Un escenario lleno de homosexuales, que todavía era una sensación escandalosa en 1968. Fue entonces cuando se estrenó en Nueva York la obra “The Boys in the Band”, escrita por Mart Crowley, que en aquella época, a diferencia de contemporáneos como Tennessee Williams o Edward Albee, no abordaba el tema de la homosexualidad de forma codificada, sino de forma directa y sin tapujos. Y, a pesar de la gran expectación, lo hizo con un éxito considerable (e incluso una primera adaptación cinematográfica a cargo de William Friedkin en 1970). Con motivo del 50º aniversario, el productor Ryan Murphy y el director Joe Mantello volvieron a poner en escena la obra en Broadway, y ahora la han convertido en película, como puede verse actualmente en Netflix.
Mantello, un actor que ha aparecido recientemente en “Hollywood” y que, por lo demás, se dedica principalmente al teatro como director, no solo se ciñó a la obra de Crowley para la película, sino también a su propia producción teatral. Uno busca en vano modernizaciones y otros cambios, salvo el hecho de que presenta a sus personajes al principio en momentos cotidianos en las calles de Nueva York.
Las conversaciones lo tienen todo
Por lo demás, el año sigue siendo 1968, el escenario el apartamento de dos pisos (con patio) de Michael (Jim Parsons), que está sobrio desde hace poco tiempo y ha estado secretamente arruinado, alimentándose en gran medida de los días pasados del mundo del espectáculo. Está organizando una fiesta de cumpleaños de amigos a la que asisten, además de Donald (Matt Bomer), una pareja con problemas de fidelidad, Larry (Andrew Rannells) y Hank (Tuc Watkins), el elegante ratón de biblioteca Bernard (Michael Benjamin Washington) y el lujurioso Emory (Robin de Jésus). El neuróticamente malhumorado cumpleañero Harold (Zachary Quinto) llega tarde, como era de esperar, pero un joven reservado como “regalo” (Charlie Carver) y el supuestamente heterosexual amigo de la universidad de Michael, Alan (Brian Hutchinson), aparecen inesperadamente.

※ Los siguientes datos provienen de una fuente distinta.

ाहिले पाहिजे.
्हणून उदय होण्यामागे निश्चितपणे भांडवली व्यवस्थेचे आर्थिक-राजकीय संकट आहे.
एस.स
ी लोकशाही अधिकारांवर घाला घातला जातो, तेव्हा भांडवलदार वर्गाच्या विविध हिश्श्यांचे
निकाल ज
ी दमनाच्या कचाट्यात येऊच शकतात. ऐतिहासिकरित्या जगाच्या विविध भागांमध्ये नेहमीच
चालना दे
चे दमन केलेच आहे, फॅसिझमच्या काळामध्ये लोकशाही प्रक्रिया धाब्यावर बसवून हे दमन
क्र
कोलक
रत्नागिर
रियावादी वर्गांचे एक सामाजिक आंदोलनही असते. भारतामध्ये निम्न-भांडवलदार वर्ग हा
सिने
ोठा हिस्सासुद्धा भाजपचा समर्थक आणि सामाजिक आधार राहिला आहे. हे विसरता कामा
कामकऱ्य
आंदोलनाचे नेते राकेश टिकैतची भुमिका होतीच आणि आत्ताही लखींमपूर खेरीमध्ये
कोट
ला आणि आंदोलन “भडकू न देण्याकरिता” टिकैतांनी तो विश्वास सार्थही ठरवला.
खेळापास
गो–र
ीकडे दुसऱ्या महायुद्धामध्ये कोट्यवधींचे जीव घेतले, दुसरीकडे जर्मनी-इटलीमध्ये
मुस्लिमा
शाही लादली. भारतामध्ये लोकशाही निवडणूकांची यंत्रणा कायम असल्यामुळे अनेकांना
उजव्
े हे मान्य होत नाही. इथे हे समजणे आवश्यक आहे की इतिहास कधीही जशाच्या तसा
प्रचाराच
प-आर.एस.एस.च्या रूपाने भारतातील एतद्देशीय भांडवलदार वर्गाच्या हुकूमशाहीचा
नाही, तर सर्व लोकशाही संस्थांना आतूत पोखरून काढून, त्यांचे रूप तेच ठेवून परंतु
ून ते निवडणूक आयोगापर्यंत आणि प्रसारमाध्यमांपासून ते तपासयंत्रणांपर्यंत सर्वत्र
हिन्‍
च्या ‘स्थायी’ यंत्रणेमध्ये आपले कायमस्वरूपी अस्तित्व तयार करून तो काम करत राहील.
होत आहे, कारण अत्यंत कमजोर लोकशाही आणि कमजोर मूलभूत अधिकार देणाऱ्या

El apartamento no sale en toda la película y la trama consiste en poco más que conversaciones. Pero estos lo tienen en sí mismos. No solo porque Alan se siente abrumado e incluso repelido por tanta mariconería concentrada, sino también porque Michael acaba teniendo la desagradable idea de que todos los invitados al cumpleaños tienen que llamar a sus grandes amores del pasado, en su mayoría tácitos, y confrontarlos con sus verdaderas emociones. Ni que decir tiene que se herirán sentimientos y se abrirán viejas heridas en el proceso.
Salir del armario, la lealtad, el odio a uno mismo y el racismo
Incluso como película, “Los chicos de la banda” no puede ocultar sus orígenes teatrales, ni visualmente ni a nivel textual. Y uno rara vez puede librarse de la sensación de estar viendo una pieza de la historia LGBTI importante en lugar de un material que todavía resonaría con el público de hoy. No es que muchos de los temas que rodean a estos hombres no sean relevantes hoy en día: desde las difíciles experiencias de salida del armario hasta el auto-odio gay, pasando por el racismo y la monogamia o la cuestión de lo que piensan los vecinos. Pero la amargura y la desesperanza con la que se negocian en gran medida aquí ya no parece alternativa en 2020, afortunadamente.
La película, que por cierto tiene momentos de hilaridad desenfadada, merece la pena ser vista, gracias en parte al convincente reparto, que también participó en la producción teatral de hace dos años. Parsons (que acaba de ser nominado a un Emmy gracias a “Hollywood”), de Jésus (que obtuvo una nominación a los Tony por la reposición de Broadway) y Washington, en particular, valen mucho la pena, y Bomer -en todo su esplendor- también realiza una actuación digna de ver en muchos aspectos.
Y todo un conjunto cinematográfico de actores exclusivamente homosexuales, incluso hoy, es casi tan sensacional como un escenario lleno de personajes homosexuales hace 52 años.